[Assignment]
Reproduce every line of the listing below verbatim, omitting the pictures from your reply.

[Input data]
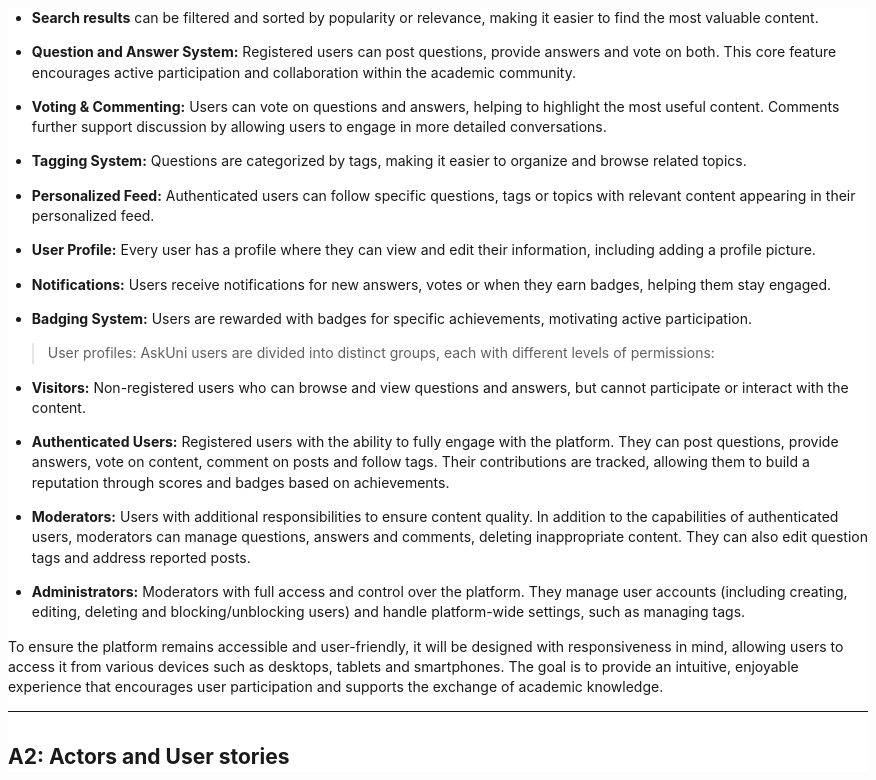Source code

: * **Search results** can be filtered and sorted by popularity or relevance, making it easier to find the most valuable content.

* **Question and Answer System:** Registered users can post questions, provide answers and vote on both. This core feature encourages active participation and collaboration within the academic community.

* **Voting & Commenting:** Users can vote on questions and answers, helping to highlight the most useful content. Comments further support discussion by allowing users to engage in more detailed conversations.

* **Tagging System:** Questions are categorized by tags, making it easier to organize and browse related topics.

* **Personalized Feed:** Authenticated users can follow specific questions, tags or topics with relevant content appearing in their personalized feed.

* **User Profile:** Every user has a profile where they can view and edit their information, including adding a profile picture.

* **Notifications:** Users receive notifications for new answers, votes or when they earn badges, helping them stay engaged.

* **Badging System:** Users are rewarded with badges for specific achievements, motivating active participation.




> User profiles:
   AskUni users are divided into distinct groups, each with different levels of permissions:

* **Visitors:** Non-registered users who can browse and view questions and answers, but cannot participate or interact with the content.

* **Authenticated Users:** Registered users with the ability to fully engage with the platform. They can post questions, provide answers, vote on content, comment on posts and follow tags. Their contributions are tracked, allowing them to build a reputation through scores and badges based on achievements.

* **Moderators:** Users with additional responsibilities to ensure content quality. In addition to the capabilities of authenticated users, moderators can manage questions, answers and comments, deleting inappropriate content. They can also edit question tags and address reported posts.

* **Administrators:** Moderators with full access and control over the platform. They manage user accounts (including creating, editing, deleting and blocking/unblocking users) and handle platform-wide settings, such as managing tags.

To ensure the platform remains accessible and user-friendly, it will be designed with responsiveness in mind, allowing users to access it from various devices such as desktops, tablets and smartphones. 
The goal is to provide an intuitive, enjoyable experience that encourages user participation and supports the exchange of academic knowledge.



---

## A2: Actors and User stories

[Solution]
Source code

: * **Search results** can be filtered and sorted by popularity or relevance, making it easier to find the most valuable content.

* **Question and Answer System:** Registered users can post questions, provide answers and vote on both. This core feature encourages active participation and collaboration within the academic community.

* **Voting & Commenting:** Users can vote on questions and answers, helping to highlight the most useful content. Comments further support discussion by allowing users to engage in more detailed conversations.

* **Tagging System:** Questions are categorized by tags, making it easier to organize and browse related topics.

* **Personalized Feed:** Authenticated users can follow specific questions, tags or topics with relevant content appearing in their personalized feed.

* **User Profile:** Every user has a profile where they can view and edit their information, including adding a profile picture.

* **Notifications:** Users receive notifications for new answers, votes or when they earn badges, helping them stay engaged.

* **Badging System:** Users are rewarded with badges for specific achievements, motivating active participation.




> User profiles:
   AskUni users are divided into distinct groups, each with different levels of permissions:

* **Visitors:** Non-registered users who can browse and view questions and answers, but cannot participate or interact with the content.

* **Authenticated Users:** Registered users with the ability to fully engage with the platform. They can post questions, provide answers, vote on content, comment on posts and follow tags. Their contributions are tracked, allowing them to build a reputation through scores and badges based on achievements.

* **Moderators:** Users with additional responsibilities to ensure content quality. In addition to the capabilities of authenticated users, moderators can manage questions, answers and comments, deleting inappropriate content. They can also edit question tags and address reported posts.

* **Administrators:** Moderators with full access and control over the platform. They manage user accounts (including creating, editing, deleting and blocking/unblocking users) and handle platform-wide settings, such as managing tags.

To ensure the platform remains accessible and user-friendly, it will be designed with responsiveness in mind, allowing users to access it from various devices such as desktops, tablets and smartphones. 
The goal is to provide an intuitive, enjoyable experience that encourages user participation and supports the exchange of academic knowledge.



---

## A2: Actors and User stories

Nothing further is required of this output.